The S3DIS [1] dataset is a dataset used for 3D segmentation and understanding of indoor scenes. We used the S3DIS dataset for the task of semantic segmentation of indoor scenes. We use the same method as [13] for semantic segmentation of the S3DIS dataset, but we made improvements in the network model. Our KFT-Net outperforms [13] in terms of mIoU, and OA by 18.3% and 9.8% respectively. At the same time, it is faster in terms of speed. The speed improvement is due to the use of Top-k operation in the SA block of KFT-Net, which reduces computation. As the model expands, the performance of KFT-Net can gradually improve. As shown in Table 3, our KFT-Net achieves the best results with mIoU and OA reaching 67.9% and 88.3%.

Fig. 3.
figure 3

Qualitative results of PointNet, PointNet++, PCT, KFT-Net.

4.4 Ablation Studies

Effectiveness of Top-k Operation. With the Top-k operation, we focus the attention mechanism on the most relevant elements in the input sequence while discarding irrelevant elements. This reduces complexity and improves accuracy. As shown in Table 4, the Top-k operation achieves accuracy improvements on all three tasks, which verifies the advantages of the proposed Top-k operation. For example, 0.7% Acc has been improved on ModelNet40, and 0.6% pIoU has been increased on ShapeNet.

Table 4. Ablation study on ModelNet40, ShapeNet and S3DIS benchmarks with different modules.

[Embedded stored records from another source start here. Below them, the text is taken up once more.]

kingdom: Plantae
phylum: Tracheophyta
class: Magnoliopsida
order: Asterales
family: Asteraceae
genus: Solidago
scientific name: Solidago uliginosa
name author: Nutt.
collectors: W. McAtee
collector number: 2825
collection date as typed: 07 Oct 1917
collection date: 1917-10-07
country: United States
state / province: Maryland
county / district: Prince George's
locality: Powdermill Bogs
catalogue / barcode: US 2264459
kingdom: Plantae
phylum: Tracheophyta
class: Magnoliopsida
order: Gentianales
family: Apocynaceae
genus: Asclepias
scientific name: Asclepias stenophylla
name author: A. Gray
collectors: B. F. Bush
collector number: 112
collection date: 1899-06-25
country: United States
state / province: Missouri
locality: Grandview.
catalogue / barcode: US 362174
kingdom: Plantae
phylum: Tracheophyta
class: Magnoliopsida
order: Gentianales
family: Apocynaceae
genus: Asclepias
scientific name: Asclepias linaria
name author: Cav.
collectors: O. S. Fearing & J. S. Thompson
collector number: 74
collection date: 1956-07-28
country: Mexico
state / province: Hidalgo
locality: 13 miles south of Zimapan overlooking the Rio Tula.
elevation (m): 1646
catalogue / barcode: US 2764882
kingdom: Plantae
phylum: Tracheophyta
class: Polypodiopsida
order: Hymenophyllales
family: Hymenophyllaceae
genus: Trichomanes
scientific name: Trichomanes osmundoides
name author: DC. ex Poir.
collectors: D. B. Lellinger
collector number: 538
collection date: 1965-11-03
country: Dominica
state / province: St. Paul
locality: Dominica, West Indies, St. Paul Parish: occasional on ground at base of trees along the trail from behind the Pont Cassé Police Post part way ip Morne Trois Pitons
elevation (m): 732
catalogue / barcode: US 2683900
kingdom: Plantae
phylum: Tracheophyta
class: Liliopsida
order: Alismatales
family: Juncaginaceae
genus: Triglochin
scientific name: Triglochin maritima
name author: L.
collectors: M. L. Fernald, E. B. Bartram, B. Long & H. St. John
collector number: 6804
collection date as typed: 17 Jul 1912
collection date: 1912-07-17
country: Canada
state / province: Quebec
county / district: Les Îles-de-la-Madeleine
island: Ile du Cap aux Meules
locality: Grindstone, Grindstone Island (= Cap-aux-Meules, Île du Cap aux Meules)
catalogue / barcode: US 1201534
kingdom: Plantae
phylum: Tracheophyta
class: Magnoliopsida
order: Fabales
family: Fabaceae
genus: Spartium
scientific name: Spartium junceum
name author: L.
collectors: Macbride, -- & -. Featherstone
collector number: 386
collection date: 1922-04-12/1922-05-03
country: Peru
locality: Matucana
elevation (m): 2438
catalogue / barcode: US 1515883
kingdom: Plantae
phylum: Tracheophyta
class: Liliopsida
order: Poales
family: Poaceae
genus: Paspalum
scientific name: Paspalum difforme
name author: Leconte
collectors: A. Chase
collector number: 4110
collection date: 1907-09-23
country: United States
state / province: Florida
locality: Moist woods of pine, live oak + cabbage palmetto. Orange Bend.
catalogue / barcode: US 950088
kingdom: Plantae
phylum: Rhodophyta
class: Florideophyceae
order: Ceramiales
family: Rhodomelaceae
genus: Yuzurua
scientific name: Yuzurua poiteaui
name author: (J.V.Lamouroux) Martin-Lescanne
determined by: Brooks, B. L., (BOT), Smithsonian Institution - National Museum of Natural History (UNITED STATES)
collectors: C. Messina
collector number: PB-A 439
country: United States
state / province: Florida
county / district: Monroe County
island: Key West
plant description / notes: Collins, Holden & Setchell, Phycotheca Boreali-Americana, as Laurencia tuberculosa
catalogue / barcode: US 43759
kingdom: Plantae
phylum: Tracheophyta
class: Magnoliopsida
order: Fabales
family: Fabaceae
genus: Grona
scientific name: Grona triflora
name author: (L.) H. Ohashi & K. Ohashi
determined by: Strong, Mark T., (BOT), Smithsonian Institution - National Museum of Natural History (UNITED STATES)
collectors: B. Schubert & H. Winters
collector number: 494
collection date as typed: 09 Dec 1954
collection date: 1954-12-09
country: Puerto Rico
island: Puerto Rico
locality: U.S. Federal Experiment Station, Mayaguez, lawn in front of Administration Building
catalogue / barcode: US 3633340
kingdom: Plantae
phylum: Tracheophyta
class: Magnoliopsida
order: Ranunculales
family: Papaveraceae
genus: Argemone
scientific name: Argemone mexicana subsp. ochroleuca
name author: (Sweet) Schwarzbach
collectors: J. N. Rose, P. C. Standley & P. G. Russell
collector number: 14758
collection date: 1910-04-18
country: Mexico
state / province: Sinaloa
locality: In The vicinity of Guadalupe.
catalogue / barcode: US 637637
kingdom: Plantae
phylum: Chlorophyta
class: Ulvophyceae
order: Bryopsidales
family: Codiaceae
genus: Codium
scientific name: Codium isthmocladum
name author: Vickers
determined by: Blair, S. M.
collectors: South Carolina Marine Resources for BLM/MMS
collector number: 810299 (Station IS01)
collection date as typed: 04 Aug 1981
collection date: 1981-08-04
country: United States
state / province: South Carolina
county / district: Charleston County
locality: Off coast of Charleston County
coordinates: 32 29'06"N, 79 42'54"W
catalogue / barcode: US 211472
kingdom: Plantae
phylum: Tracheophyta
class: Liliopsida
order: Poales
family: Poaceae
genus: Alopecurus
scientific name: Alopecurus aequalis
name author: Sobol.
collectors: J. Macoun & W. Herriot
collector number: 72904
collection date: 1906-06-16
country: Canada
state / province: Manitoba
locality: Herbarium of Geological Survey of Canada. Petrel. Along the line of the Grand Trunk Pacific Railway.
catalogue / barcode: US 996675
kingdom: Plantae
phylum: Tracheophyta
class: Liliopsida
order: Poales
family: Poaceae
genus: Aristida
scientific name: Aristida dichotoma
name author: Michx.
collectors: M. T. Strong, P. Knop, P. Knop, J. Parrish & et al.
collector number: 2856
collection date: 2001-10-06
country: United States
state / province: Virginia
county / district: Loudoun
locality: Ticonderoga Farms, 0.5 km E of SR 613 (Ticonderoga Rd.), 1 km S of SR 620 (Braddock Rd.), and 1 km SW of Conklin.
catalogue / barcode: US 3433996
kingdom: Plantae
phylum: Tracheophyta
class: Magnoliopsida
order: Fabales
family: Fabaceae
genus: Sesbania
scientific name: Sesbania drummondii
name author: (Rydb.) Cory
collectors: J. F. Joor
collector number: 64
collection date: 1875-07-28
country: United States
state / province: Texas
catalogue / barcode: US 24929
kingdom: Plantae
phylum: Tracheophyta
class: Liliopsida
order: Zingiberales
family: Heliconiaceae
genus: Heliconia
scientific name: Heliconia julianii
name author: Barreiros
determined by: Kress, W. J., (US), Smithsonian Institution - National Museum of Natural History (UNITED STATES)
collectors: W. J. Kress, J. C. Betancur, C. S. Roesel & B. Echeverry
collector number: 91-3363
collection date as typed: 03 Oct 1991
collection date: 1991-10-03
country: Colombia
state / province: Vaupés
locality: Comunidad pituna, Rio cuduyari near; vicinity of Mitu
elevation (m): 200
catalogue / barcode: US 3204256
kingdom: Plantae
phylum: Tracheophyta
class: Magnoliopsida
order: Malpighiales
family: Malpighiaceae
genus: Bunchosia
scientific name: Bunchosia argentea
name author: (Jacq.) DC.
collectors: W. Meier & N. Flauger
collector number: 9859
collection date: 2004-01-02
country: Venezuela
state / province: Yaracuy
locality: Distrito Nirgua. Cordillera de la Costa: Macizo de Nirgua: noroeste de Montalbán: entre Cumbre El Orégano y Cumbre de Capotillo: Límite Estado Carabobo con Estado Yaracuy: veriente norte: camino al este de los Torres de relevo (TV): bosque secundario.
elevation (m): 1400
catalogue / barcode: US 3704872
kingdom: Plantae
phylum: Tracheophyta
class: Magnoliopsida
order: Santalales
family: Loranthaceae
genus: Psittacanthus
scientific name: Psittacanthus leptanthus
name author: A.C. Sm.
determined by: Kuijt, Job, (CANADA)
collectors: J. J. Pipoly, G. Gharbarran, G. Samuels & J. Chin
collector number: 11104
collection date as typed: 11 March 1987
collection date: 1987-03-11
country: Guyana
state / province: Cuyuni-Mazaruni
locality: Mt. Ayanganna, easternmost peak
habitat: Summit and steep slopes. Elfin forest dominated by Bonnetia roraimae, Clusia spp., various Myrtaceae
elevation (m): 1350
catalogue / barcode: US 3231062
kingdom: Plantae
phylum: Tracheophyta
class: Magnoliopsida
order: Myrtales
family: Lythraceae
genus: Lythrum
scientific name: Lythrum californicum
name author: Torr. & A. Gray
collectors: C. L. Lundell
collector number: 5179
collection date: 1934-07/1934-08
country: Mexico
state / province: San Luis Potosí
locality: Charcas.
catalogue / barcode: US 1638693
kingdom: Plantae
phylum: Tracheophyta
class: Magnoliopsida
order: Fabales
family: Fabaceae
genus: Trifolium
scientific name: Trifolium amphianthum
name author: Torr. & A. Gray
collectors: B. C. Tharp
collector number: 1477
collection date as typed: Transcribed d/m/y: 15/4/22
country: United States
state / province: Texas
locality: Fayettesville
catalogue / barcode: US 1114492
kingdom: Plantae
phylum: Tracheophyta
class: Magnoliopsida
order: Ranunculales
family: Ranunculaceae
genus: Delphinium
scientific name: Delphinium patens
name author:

Effectiveness of Average Pooling Operation. We leverage the average pooling operation to narrow the focus to only the most relevant key-value pairs for the computation. This increases speed and maintains high-quality attention. As shown in Table 4, after adding average pooling operation, the accuracy rate has a small drop, but the overall operation speed has been greatly improved, and the benefits brought by the operation efficiency are higher than the accuracy rate benefits with a small drop.

5 Conclusion

In this paper, KFT-Net is proposed to point cloud classification and segmentation, which has shown effective and robust performance. By utilizing the attention mechanism to capture contextual information between points, we can extract key features more effectively. To improve the computation of attention scores and key feature extraction, we incorporate Top-k operation into the attention matrix and average pooling operation on K and V. Experimental results demonstrate that the KFT-Net is capable of learning excellent semantic features and achieving high performance in point cloud classification and segmentation tasks.